Text:
Saturday, January 12, 2019

Keeping my herbs alive: An indoor watering system

IMG 2815As I was again reminded in a recent Twitter thread, I like having fresh herbs. But you often don’t need a lot of them, which in turn means that it’s nice to have some pots of them growing at home so you can snip off just a little bit rather than buying 20 times what you need at the store. 

The problem is that 1.) I travel and 2.) I forget to water plants. One common low-tech method for automatically watering is to fill a wine bottle (or soda bottle, etc.) upside down in the soil. This works reasonably for a few days but my issue was the 2-week plant-killing excursions. So I looked around for commercially-available solutions.

There were a few systems online but at least one of them had to sit up above the plants, which wasn’t really feasible for my setup. And none of them seemed to have very good reviews. So I decided to see what I could come up with myself. I already had a small hydroponics system in the same room which turned my thoughts to supplying the water from an aquarium pump in a bucket of water on the ground hooked up to a timer. This is indeed what I ended up doing but getting to a system that actually worked took a fair bit of fiddling and experimentation.

My first thought was to “borrow” the aquarium pump I already had to keep my hydroponics system topped off in the summer and use some T-connectors to fan out the tubing so that I could water multiple plants. To make a long story short, the pump I had wasn’t powerful enough to lift water and force it through a network of T-connectors. Elevating the bucket on a stool helped. Sort of. But if I lifted it too high, the water started siphoning when the pump turned off. Furthermore, as I discovered when I experimented with different tubing sizes, in a network of tubing like this, it’s hard to get relatively even flows out of the different lines.

What ended up working the best had three basic elements:

A more powerful aquarium pump (head of about 8 feet)

A manifold intended to split the output of an aquarium air pump

A digital timer with 1 second resolution

The manifold was really the key thing here because it splits the flow pretty evenly. Furthermore, each of the outputs has a little flow control valve that lets you tweak the flows so you can account for different line lengths or different amounts of water for different pots. You just have to experiment to see how long you want to run the pump for. For me, it’s about 15 seconds which is probably a little on the short side; I sometimes end up watering a little every week or two. 

Now, in practice, actually building this was more complicated because of getting all the tubing sizes right. The big culprit was the pump. In order to get an aquarium/pond pump with sufficient head (pressure) you need to get one capable of vastly more flow than needed for this application. And because the pump is designed for that higher flow, its output size is fairly large so you need to adapt the tubing down to the significantly smaller diameter that’s appropriate for this application (and the manifold). I got it almost right; I had to use some epoxy paste in one place because I couldn’t find an adapter that was quite what I needed.

(There’s also a lot of inconsistency in how sizes are advertised, e.g. both the check valve and the manifold are supposed to be 3/8” but the tubing fits easily on one and was a very tight squeeze on the other. You may need to fiddle around.)

Finally, I added a check valve though it probably isn’t needed.

In addition to the parts listed above, here’s what you need:

  • Short piece of 3/4” tubing (I had some black pond corrugated pond tubing from earlier experiments)
  • You may need some epoxy paste if a connection is a bit loose connecting this tubing to the adapter
  • Multi-hose adapter
  • 3/8” tubing (probably ID)
  • Aquarium airline tubing (I believe it’s 3/16” diameter)

Raw data:
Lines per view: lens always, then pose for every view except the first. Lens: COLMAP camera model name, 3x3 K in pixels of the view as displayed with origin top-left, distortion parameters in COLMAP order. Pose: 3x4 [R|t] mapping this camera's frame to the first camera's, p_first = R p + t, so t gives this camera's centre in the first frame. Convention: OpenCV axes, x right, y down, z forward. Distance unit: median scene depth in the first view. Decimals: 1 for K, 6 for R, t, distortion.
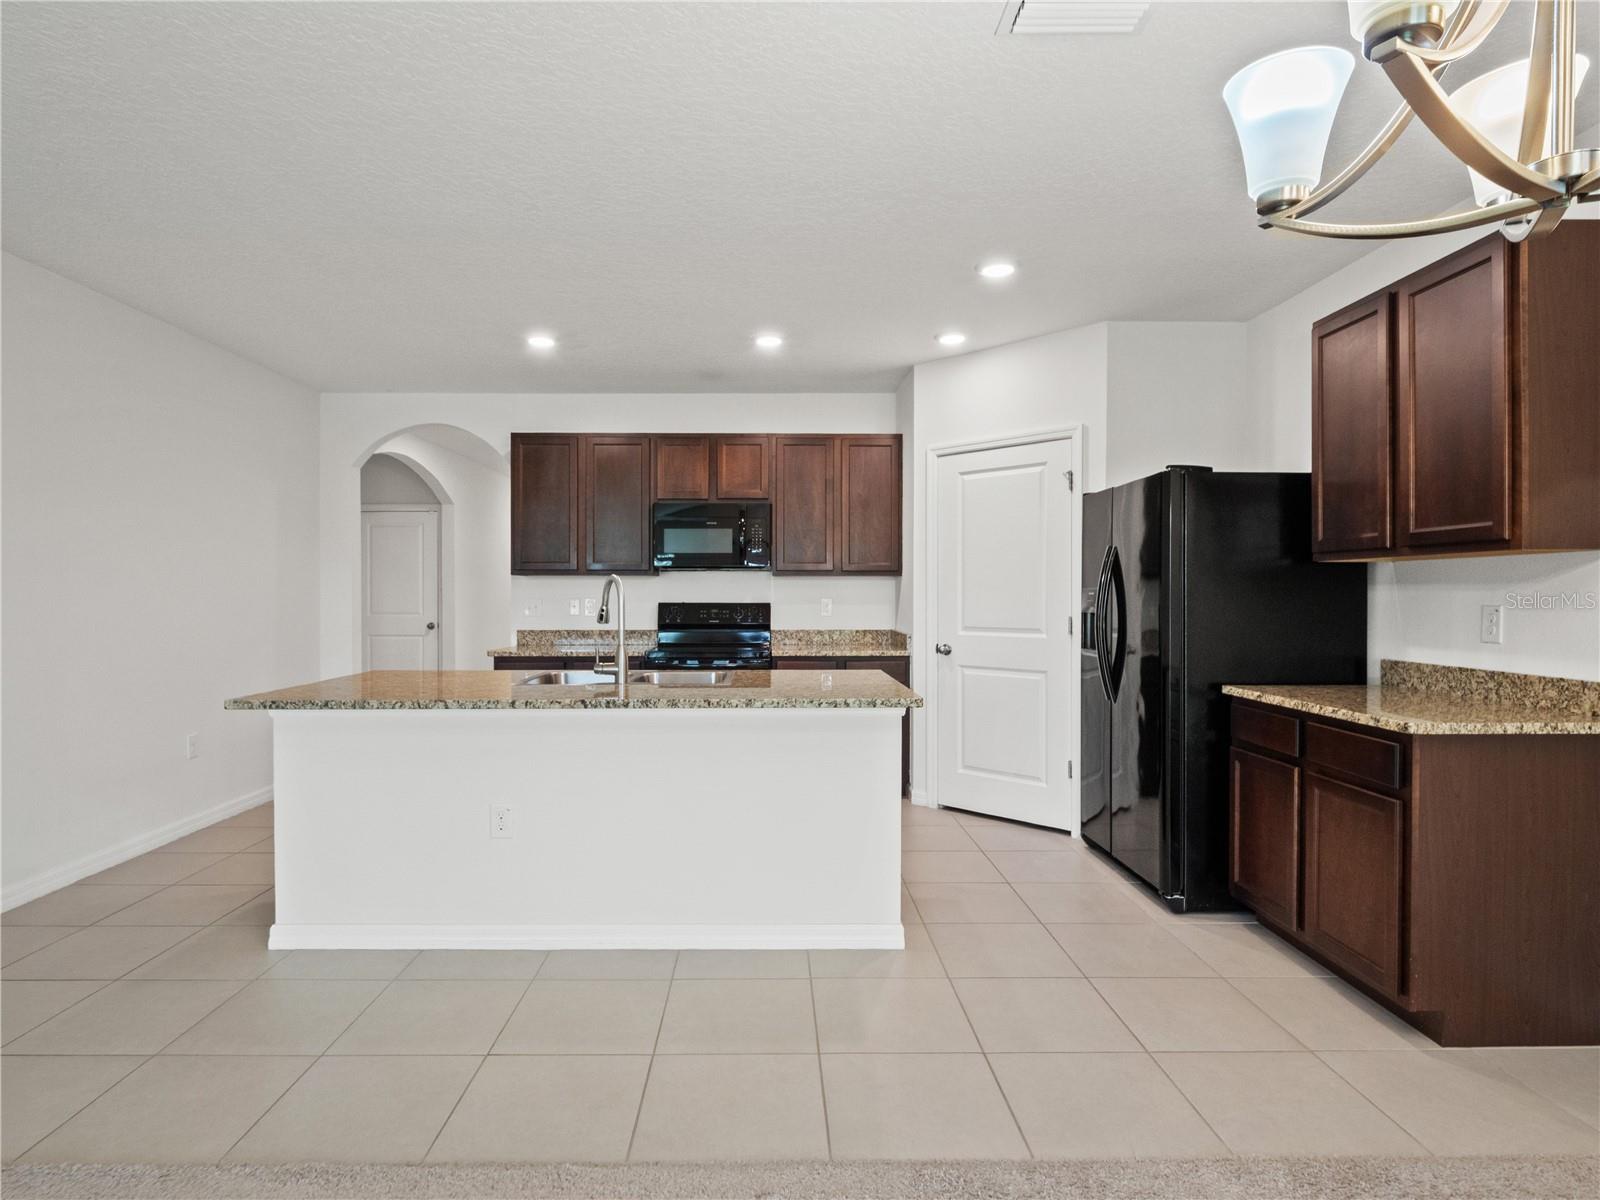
lens RADIAL K [[847.4, 0, 773.6], [0, 847.4, 600.1], [0, 0, 1]] dist [-0.000933, -0.004231]
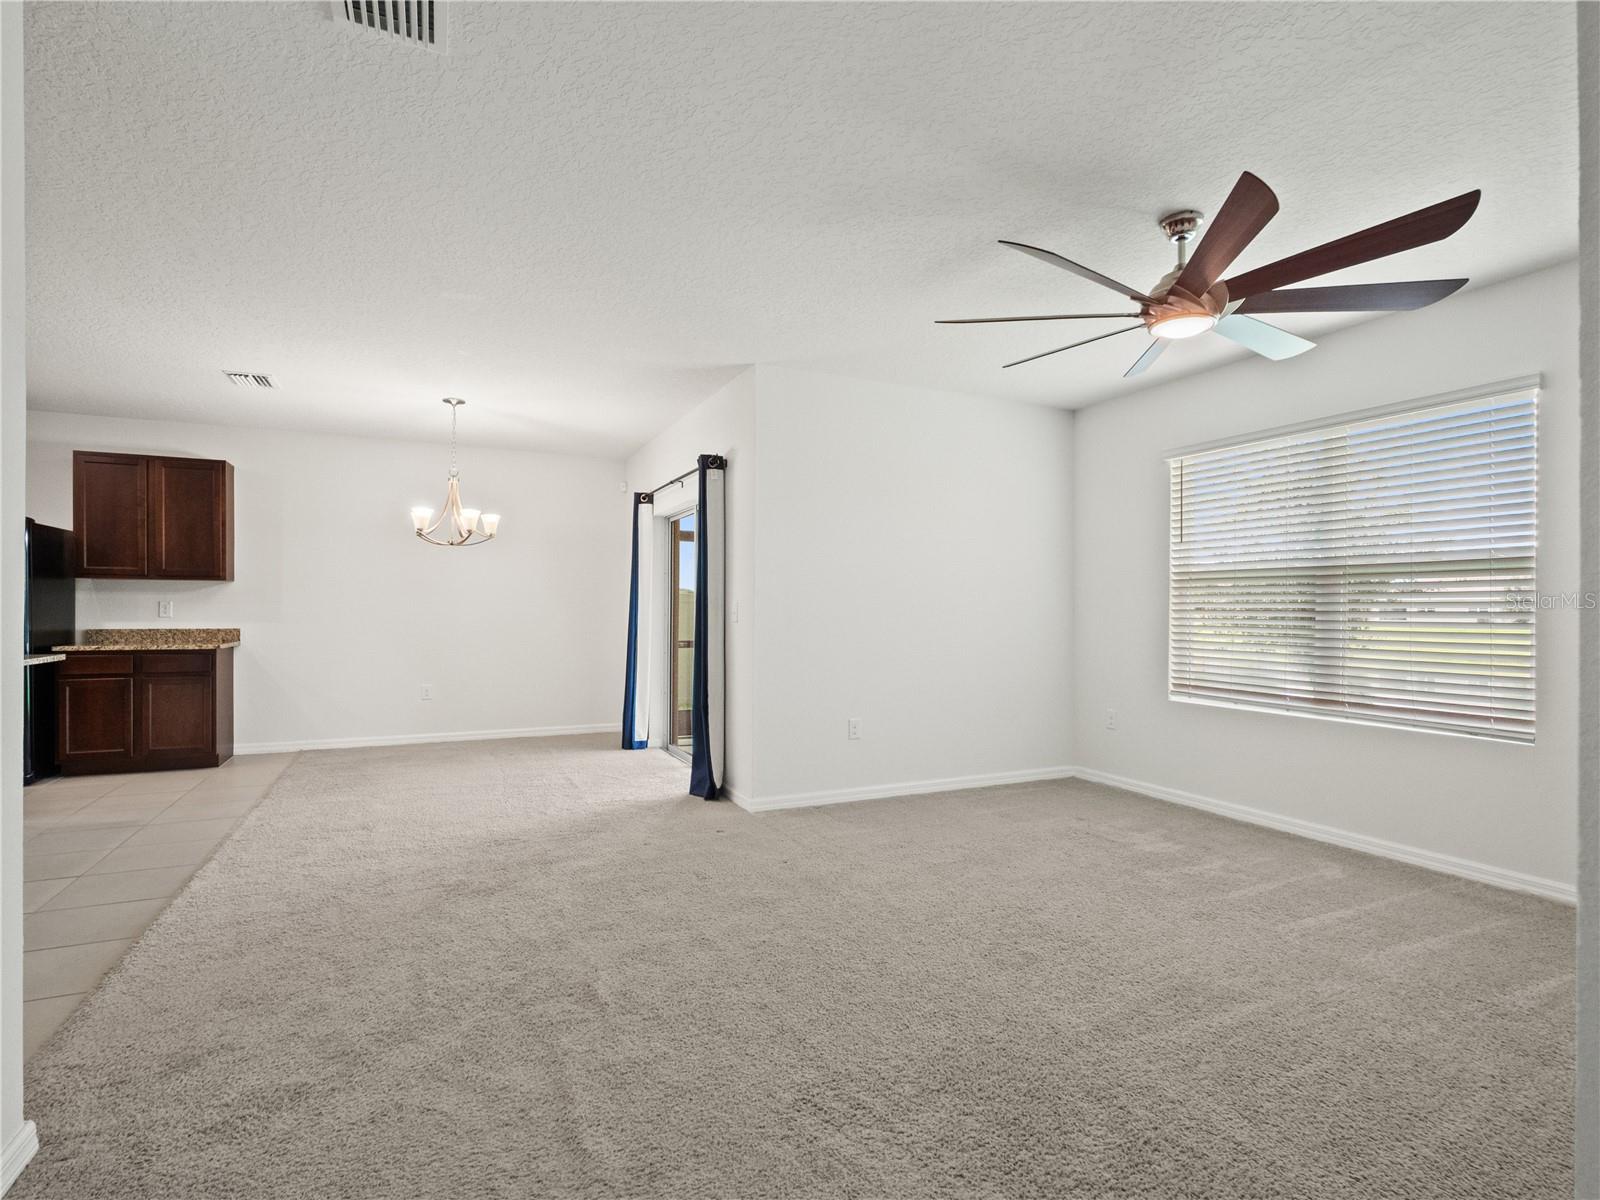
lens RADIAL K [[800.5, 0, 804.9], [0, 800.5, 615.3], [0, 0, 1]] dist [-0.007872, -0.003038]
pose [[-0.416676, -0.010181, 0.908998, -1.199014], [0.002832, 0.999918, 0.012497, 0.014408], [-0.909051, 0.007781, -0.416613, 0.196247]]
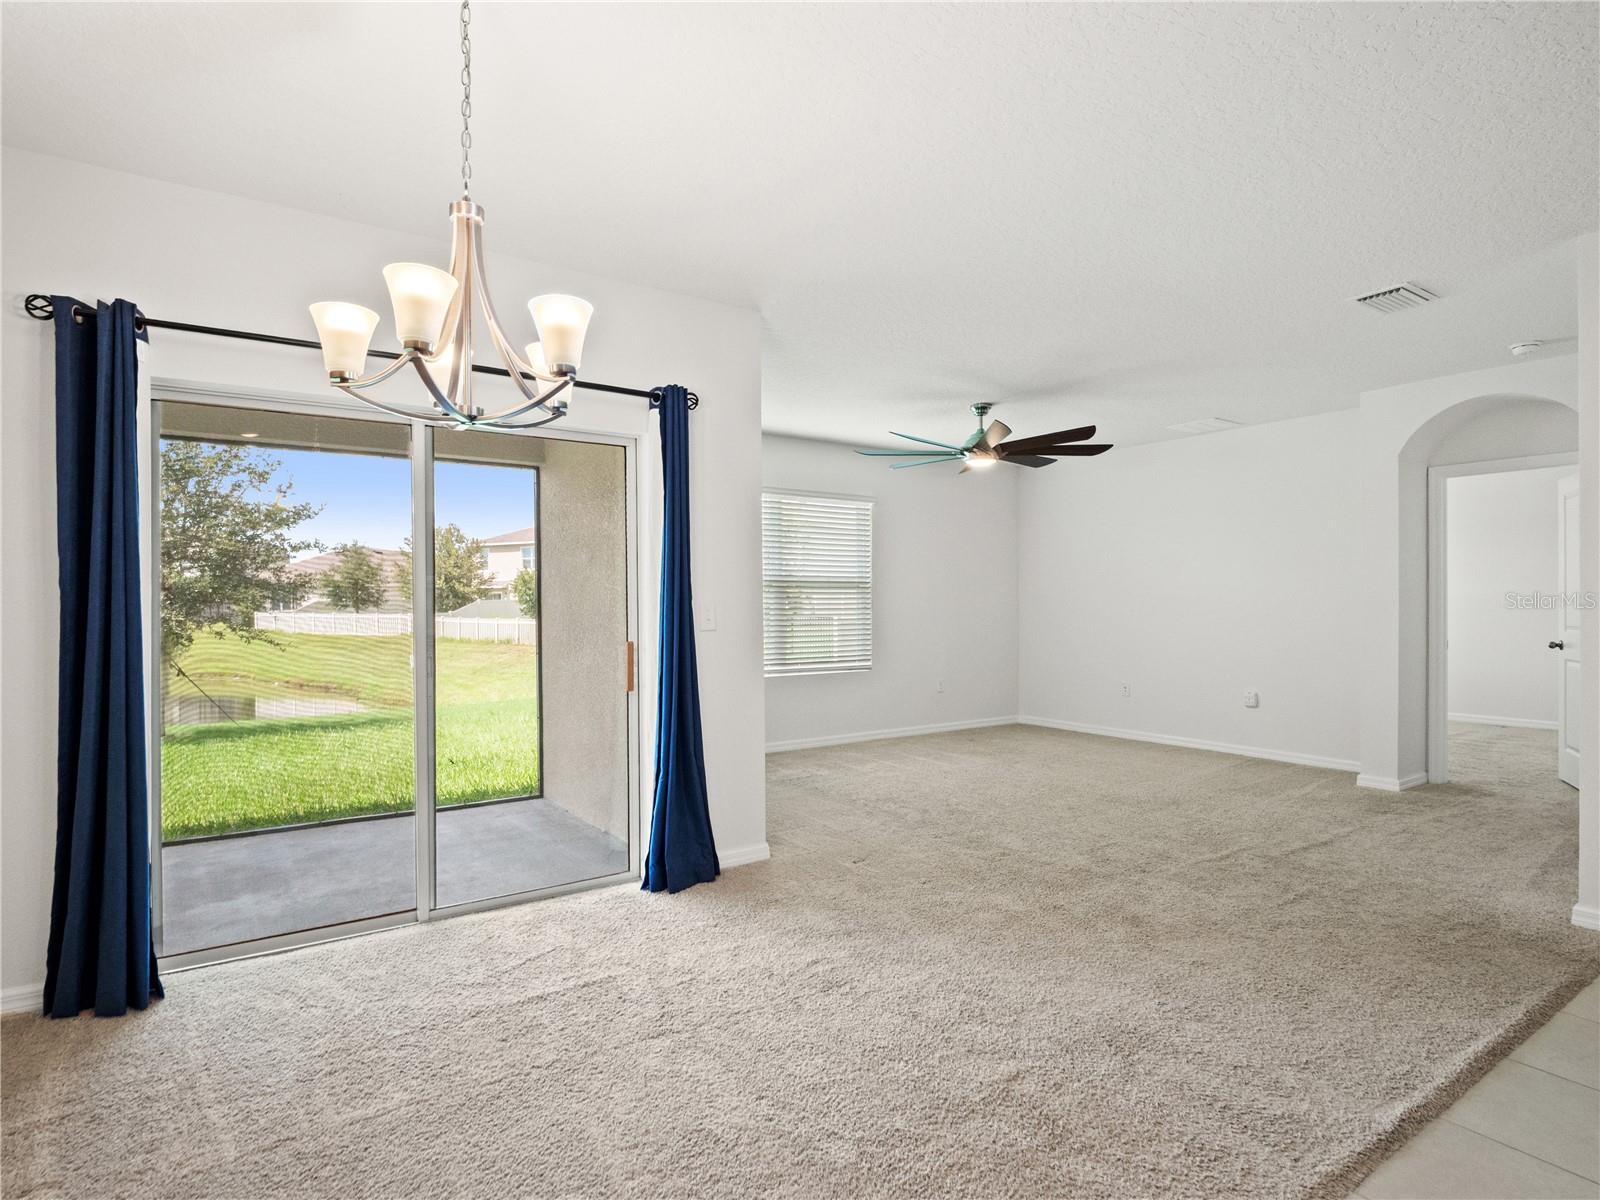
lens RADIAL K [[847.4, 0, 803.8], [0, 847.4, 608.9], [0, 0, 1]] dist [-0.000933, -0.004231]
pose [[-0.834299, 0.005960, -0.551281, 0.256069], [-0.000740, 0.999929, 0.011931, 0.004083], [0.551312, 0.010362, -0.834235, 0.612319]]
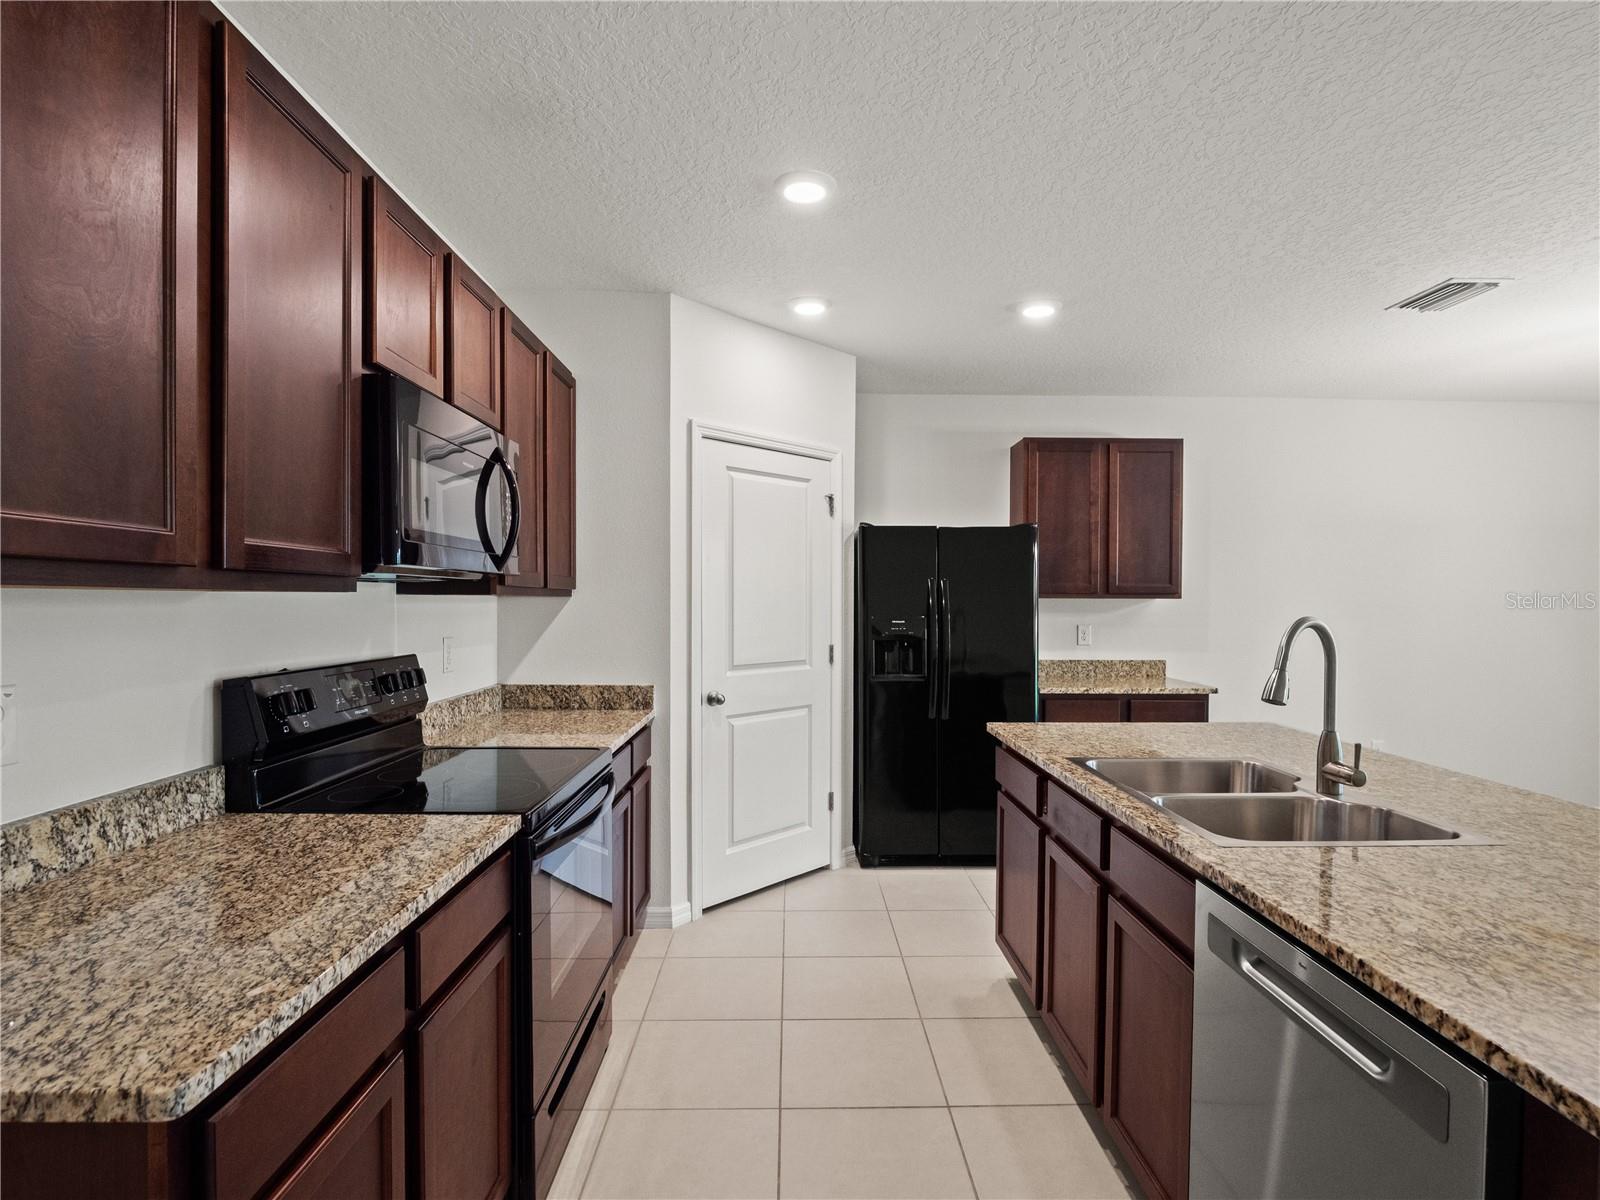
lens RADIAL K [[800.5, 0, 805.1], [0, 800.5, 610.5], [0, 0, 1]] dist [-0.007872, -0.003038]
pose [[-0.009792, -0.014465, 0.999847, -0.564642], [0.003176, 0.999890, 0.014497, -0.033163], [-0.999947, 0.003318, -0.009745, 1.034138]]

Your task:
Quote, word for word, the passage of the herb-watering text above starting with "Now, in practice, actually" and going on through "to fiddle around.)".

Task solution:
Now, in practice, actually building this was more complicated because of getting all the tubing sizes right. The big culprit was the pump. In order to get an aquarium/pond pump with sufficient head (pressure) you need to get one capable of vastly more flow than needed for this application. And because the pump is designed for that higher flow, its output size is fairly large so you need to adapt the tubing down to the significantly smaller diameter that’s appropriate for this application (and the manifold). I got it almost right; I had to use some epoxy paste in one place because I couldn’t find an adapter that was quite what I needed.

(There’s also a lot of inconsistency in how sizes are advertised, e.g. both the check valve and the manifold are supposed to be 3/8” but the tubing fits easily on one and was a very tight squeeze on the other. You may need to fiddle around.)